:: Excerpted text ::

Winter sunlight through the trees at Highgate Cemetery, London.

On packing your bags.

What do we pack when we go travelling? What can’t we live without, and what do we leave at home without a second’s thought? What do we regret not taking with us? What does it all say about who we are?

“Who lives in a house like this?”

If, like me, you spent the nineties watching the BBC with the kind of religious fervour usually found among Doomsday cult followers, then you’ll be familiar with the phrase: “Who lives in a house like this?” That immortal question comes from the primetime hit Through The Keyhole, a gameshow in which we are shown around a celebrity’s house and asked to guess who the celebrity is. It plays on the key idea that our houses hold so many clues about who we are, even a complete stranger could identify us solely from our belongings. The only snag was that so many items in the houses were often red herrings, meaningless items that added nothing to our understanding of the mystery celebrity – the underlying problem being that houses were just too big and too full of stuff to make any kind of accurate guess.

That problem effectively disappears when we tweak the Through The Keyhole format, and apply it to luggage rather than houses: “Who travels with a bag like this?” The act of simply owning things in our everyday lives isn’t interesting; we didn’t put enough thought into buying each individual item. What we pack for travelling, however, is much more revealing: these are things we have obsessed over, made lists of, packed and unpacked and repacked once more for good measure. Arriving in 2014 it would seem logical that after decades of mass global travel, we’ve finally worked out how to pack the perfect travel bag – after all, how much can a list of basic essentials vary from one person to the next? To put it into perspective, there are more Google hits for the phrase “what to pack” than people living in North America and South America combined. Maybe our packing list says more about our personalities, priorities and fears than we’d like to admit.

:::
:: Recorded information ::

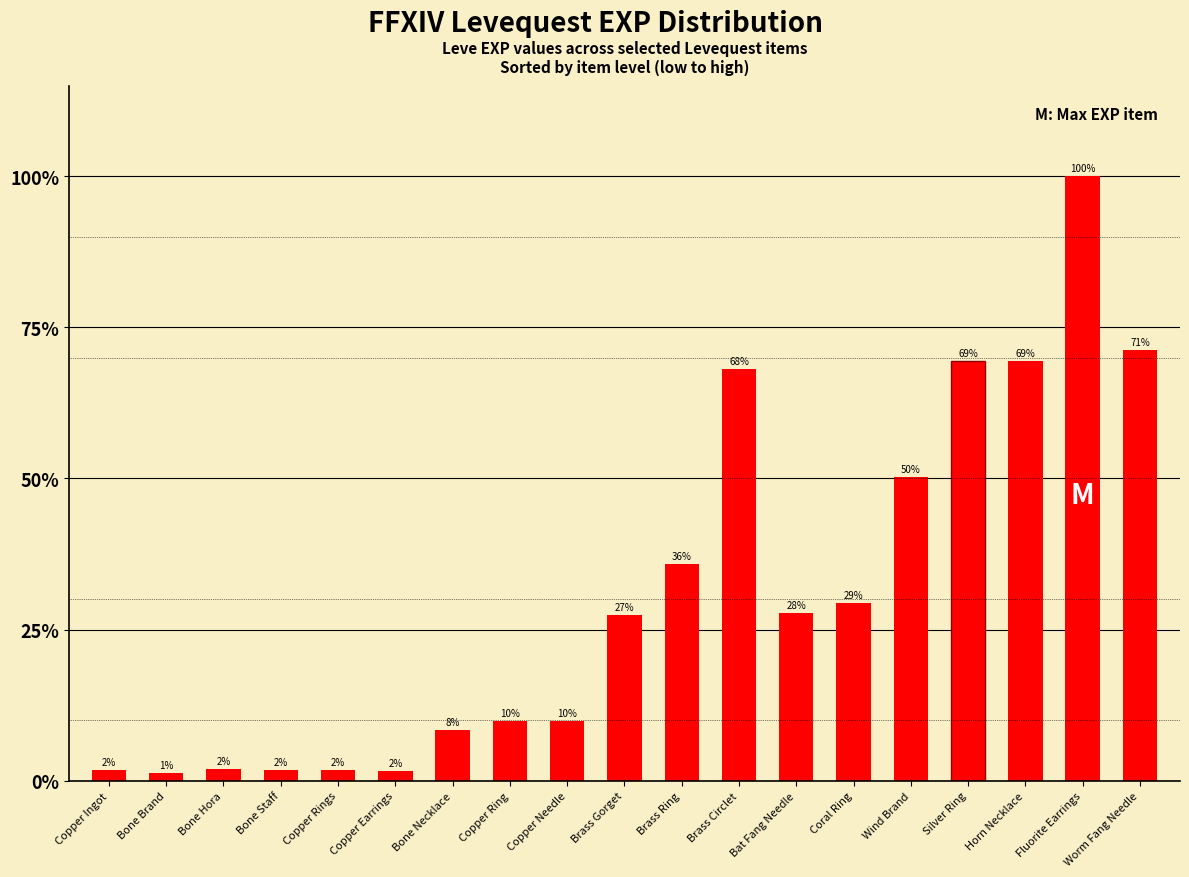

Rank the categories by value from highest to lowest.

Fluorite Earrings, Worm Fang Needle, Silver Ring, Horn Necklace, Brass Circlet, Wind Brand, Brass Ring, Coral Ring, Bat Fang Needle, Brass Gorget, Copper Ring, Copper Needle, Bone Necklace, Bone Hora, Copper Ingot, Bone Staff, Copper Rings, Copper Earrings, Bone Brand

:::

→ **Work to be completed**
Can you give the packing essay again, starting at "On packing your" and ending at "who we are?", swapping "home" for "the house"?

→ **Task solution**
On packing your bags.

What do we pack when we go travelling? What can’t we live without, and what do we leave at the house without a second’s thought? What do we regret not taking with us? What does it all say about who we are?